> Brief
Copy out the listing in full, exactly as written, but not its pictures.

> Provided records
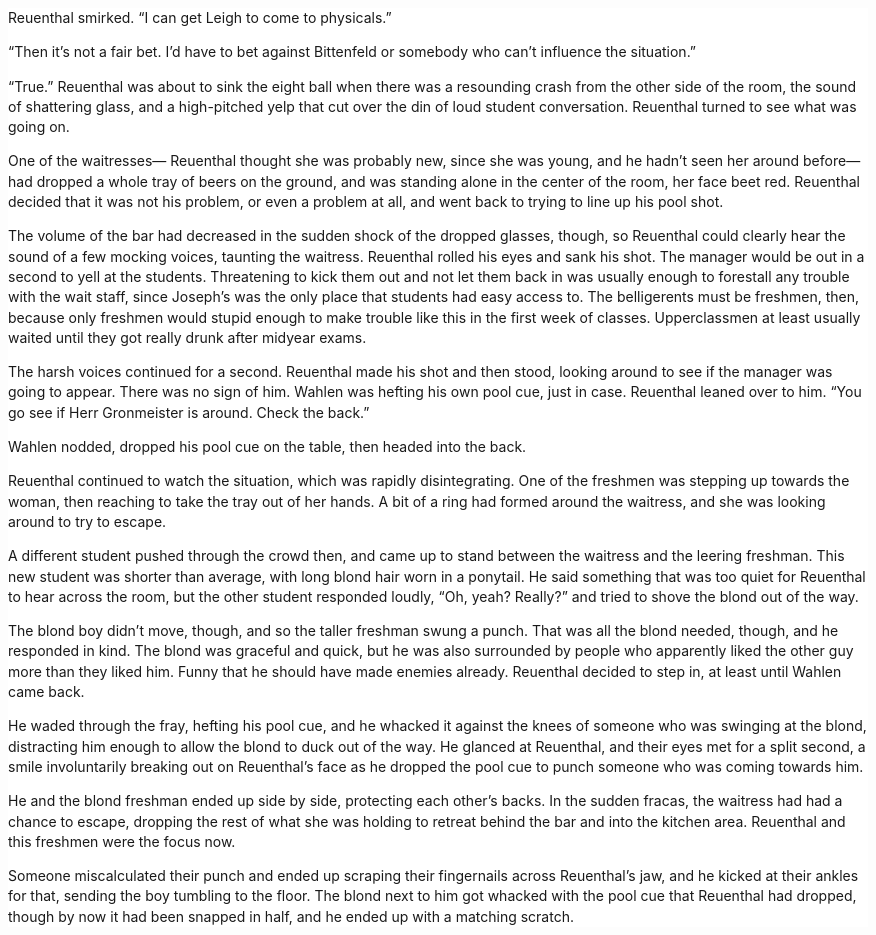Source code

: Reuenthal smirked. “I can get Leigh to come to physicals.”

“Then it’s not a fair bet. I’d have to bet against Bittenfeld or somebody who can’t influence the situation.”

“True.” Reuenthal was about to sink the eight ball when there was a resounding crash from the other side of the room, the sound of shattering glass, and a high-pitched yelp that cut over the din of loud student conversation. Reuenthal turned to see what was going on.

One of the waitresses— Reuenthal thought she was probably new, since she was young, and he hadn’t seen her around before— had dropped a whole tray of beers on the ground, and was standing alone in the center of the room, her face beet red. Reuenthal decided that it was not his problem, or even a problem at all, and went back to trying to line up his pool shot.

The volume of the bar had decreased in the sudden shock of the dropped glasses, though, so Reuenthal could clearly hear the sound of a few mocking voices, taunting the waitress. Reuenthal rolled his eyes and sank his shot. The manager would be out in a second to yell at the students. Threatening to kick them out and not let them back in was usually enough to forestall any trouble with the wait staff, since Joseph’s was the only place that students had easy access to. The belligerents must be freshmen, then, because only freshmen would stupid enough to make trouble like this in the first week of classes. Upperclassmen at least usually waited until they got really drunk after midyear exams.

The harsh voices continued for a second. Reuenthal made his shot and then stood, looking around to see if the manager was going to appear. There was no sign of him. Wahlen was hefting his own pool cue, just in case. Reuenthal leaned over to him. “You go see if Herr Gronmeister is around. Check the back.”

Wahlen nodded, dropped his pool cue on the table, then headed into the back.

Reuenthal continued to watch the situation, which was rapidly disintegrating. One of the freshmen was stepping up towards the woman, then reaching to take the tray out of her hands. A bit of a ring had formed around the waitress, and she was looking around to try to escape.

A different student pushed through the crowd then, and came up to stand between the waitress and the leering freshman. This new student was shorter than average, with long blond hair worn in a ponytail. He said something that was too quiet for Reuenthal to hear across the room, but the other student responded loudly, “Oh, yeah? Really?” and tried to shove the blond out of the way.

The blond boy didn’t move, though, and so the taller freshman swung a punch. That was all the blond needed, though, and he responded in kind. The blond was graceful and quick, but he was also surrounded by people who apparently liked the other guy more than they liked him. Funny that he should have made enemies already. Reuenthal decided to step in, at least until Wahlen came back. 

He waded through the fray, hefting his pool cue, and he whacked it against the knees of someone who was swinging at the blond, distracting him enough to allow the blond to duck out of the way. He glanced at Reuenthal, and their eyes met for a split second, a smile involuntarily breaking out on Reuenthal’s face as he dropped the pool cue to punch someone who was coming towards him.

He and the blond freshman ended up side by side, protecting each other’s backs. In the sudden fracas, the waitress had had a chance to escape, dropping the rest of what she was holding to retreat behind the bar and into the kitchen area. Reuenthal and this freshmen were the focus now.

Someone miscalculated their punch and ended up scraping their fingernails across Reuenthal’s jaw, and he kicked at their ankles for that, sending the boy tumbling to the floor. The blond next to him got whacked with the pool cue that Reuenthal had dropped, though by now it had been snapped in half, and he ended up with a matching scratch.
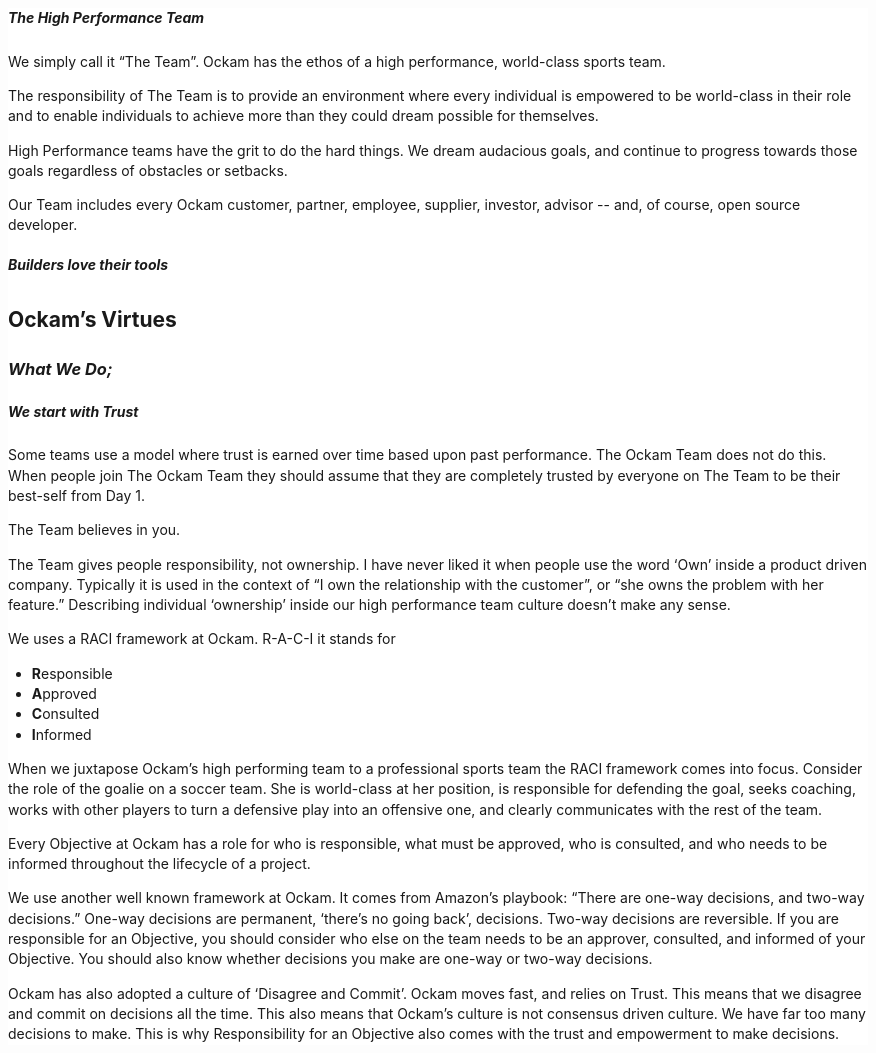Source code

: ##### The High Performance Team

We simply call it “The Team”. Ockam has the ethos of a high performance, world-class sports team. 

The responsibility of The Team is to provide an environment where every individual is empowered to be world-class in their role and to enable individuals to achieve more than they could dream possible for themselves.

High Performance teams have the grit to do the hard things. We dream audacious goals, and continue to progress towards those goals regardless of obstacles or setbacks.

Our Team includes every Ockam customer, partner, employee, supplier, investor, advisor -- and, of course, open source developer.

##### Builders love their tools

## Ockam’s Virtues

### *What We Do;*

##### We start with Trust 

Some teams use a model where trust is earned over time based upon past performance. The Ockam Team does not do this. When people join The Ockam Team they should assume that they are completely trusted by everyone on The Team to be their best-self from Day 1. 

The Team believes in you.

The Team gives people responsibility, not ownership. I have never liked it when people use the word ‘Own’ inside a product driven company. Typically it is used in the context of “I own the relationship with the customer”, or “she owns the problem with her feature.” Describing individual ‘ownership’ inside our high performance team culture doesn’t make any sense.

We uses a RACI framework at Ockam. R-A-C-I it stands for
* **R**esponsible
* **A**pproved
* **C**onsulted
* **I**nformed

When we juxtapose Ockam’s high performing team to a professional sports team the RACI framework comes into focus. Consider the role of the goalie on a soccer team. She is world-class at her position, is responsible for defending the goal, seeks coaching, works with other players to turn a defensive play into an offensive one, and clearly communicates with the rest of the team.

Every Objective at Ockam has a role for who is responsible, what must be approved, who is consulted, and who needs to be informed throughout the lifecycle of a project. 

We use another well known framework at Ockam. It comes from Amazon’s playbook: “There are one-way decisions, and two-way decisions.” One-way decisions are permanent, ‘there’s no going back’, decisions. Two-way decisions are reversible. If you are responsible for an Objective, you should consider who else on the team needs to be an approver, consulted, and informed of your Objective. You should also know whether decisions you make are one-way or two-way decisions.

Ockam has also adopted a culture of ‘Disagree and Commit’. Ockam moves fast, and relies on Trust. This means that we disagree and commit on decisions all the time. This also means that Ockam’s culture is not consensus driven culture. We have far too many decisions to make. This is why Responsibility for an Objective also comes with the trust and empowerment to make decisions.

> Written response
Source code

: Reuenthal smirked. “I can get Leigh to come to physicals.”

“Then it’s not a fair bet. I’d have to bet against Bittenfeld or somebody who can’t influence the situation.”

“True.” Reuenthal was about to sink the eight ball when there was a resounding crash from the other side of the room, the sound of shattering glass, and a high-pitched yelp that cut over the din of loud student conversation. Reuenthal turned to see what was going on.

One of the waitresses— Reuenthal thought she was probably new, since she was young, and he hadn’t seen her around before— had dropped a whole tray of beers on the ground, and was standing alone in the center of the room, her face beet red. Reuenthal decided that it was not his problem, or even a problem at all, and went back to trying to line up his pool shot.

The volume of the bar had decreased in the sudden shock of the dropped glasses, though, so Reuenthal could clearly hear the sound of a few mocking voices, taunting the waitress. Reuenthal rolled his eyes and sank his shot. The manager would be out in a second to yell at the students. Threatening to kick them out and not let them back in was usually enough to forestall any trouble with the wait staff, since Joseph’s was the only place that students had easy access to. The belligerents must be freshmen, then, because only freshmen would stupid enough to make trouble like this in the first week of classes. Upperclassmen at least usually waited until they got really drunk after midyear exams.

The harsh voices continued for a second. Reuenthal made his shot and then stood, looking around to see if the manager was going to appear. There was no sign of him. Wahlen was hefting his own pool cue, just in case. Reuenthal leaned over to him. “You go see if Herr Gronmeister is around. Check the back.”

Wahlen nodded, dropped his pool cue on the table, then headed into the back.

Reuenthal continued to watch the situation, which was rapidly disintegrating. One of the freshmen was stepping up towards the woman, then reaching to take the tray out of her hands. A bit of a ring had formed around the waitress, and she was looking around to try to escape.

A different student pushed through the crowd then, and came up to stand between the waitress and the leering freshman. This new student was shorter than average, with long blond hair worn in a ponytail. He said something that was too quiet for Reuenthal to hear across the room, but the other student responded loudly, “Oh, yeah? Really?” and tried to shove the blond out of the way.

The blond boy didn’t move, though, and so the taller freshman swung a punch. That was all the blond needed, though, and he responded in kind. The blond was graceful and quick, but he was also surrounded by people who apparently liked the other guy more than they liked him. Funny that he should have made enemies already. Reuenthal decided to step in, at least until Wahlen came back. 

He waded through the fray, hefting his pool cue, and he whacked it against the knees of someone who was swinging at the blond, distracting him enough to allow the blond to duck out of the way. He glanced at Reuenthal, and their eyes met for a split second, a smile involuntarily breaking out on Reuenthal’s face as he dropped the pool cue to punch someone who was coming towards him.

He and the blond freshman ended up side by side, protecting each other’s backs. In the sudden fracas, the waitress had had a chance to escape, dropping the rest of what she was holding to retreat behind the bar and into the kitchen area. Reuenthal and this freshmen were the focus now.

Someone miscalculated their punch and ended up scraping their fingernails across Reuenthal’s jaw, and he kicked at their ankles for that, sending the boy tumbling to the floor. The blond next to him got whacked with the pool cue that Reuenthal had dropped, though by now it had been snapped in half, and he ended up with a matching scratch.
Source code

: ##### The High Performance Team

We simply call it “The Team”. Ockam has the ethos of a high performance, world-class sports team. 

The responsibility of The Team is to provide an environment where every individual is empowered to be world-class in their role and to enable individuals to achieve more than they could dream possible for themselves.

High Performance teams have the grit to do the hard things. We dream audacious goals, and continue to progress towards those goals regardless of obstacles or setbacks.

Our Team includes every Ockam customer, partner, employee, supplier, investor, advisor -- and, of course, open source developer.

##### Builders love their tools

## Ockam’s Virtues

### *What We Do;*

##### We start with Trust 

Some teams use a model where trust is earned over time based upon past performance. The Ockam Team does not do this. When people join The Ockam Team they should assume that they are completely trusted by everyone on The Team to be their best-self from Day 1. 

The Team believes in you.

The Team gives people responsibility, not ownership. I have never liked it when people use the word ‘Own’ inside a product driven company. Typically it is used in the context of “I own the relationship with the customer”, or “she owns the problem with her feature.” Describing individual ‘ownership’ inside our high performance team culture doesn’t make any sense.

We uses a RACI framework at Ockam. R-A-C-I it stands for
* **R**esponsible
* **A**pproved
* **C**onsulted
* **I**nformed

When we juxtapose Ockam’s high performing team to a professional sports team the RACI framework comes into focus. Consider the role of the goalie on a soccer team. She is world-class at her position, is responsible for defending the goal, seeks coaching, works with other players to turn a defensive play into an offensive one, and clearly communicates with the rest of the team.

Every Objective at Ockam has a role for who is responsible, what must be approved, who is consulted, and who needs to be informed throughout the lifecycle of a project. 

We use another well known framework at Ockam. It comes from Amazon’s playbook: “There are one-way decisions, and two-way decisions.” One-way decisions are permanent, ‘there’s no going back’, decisions. Two-way decisions are reversible. If you are responsible for an Objective, you should consider who else on the team needs to be an approver, consulted, and informed of your Objective. You should also know whether decisions you make are one-way or two-way decisions.

Ockam has also adopted a culture of ‘Disagree and Commit’. Ockam moves fast, and relies on Trust. This means that we disagree and commit on decisions all the time. This also means that Ockam’s culture is not consensus driven culture. We have far too many decisions to make. This is why Responsibility for an Objective also comes with the trust and empowerment to make decisions.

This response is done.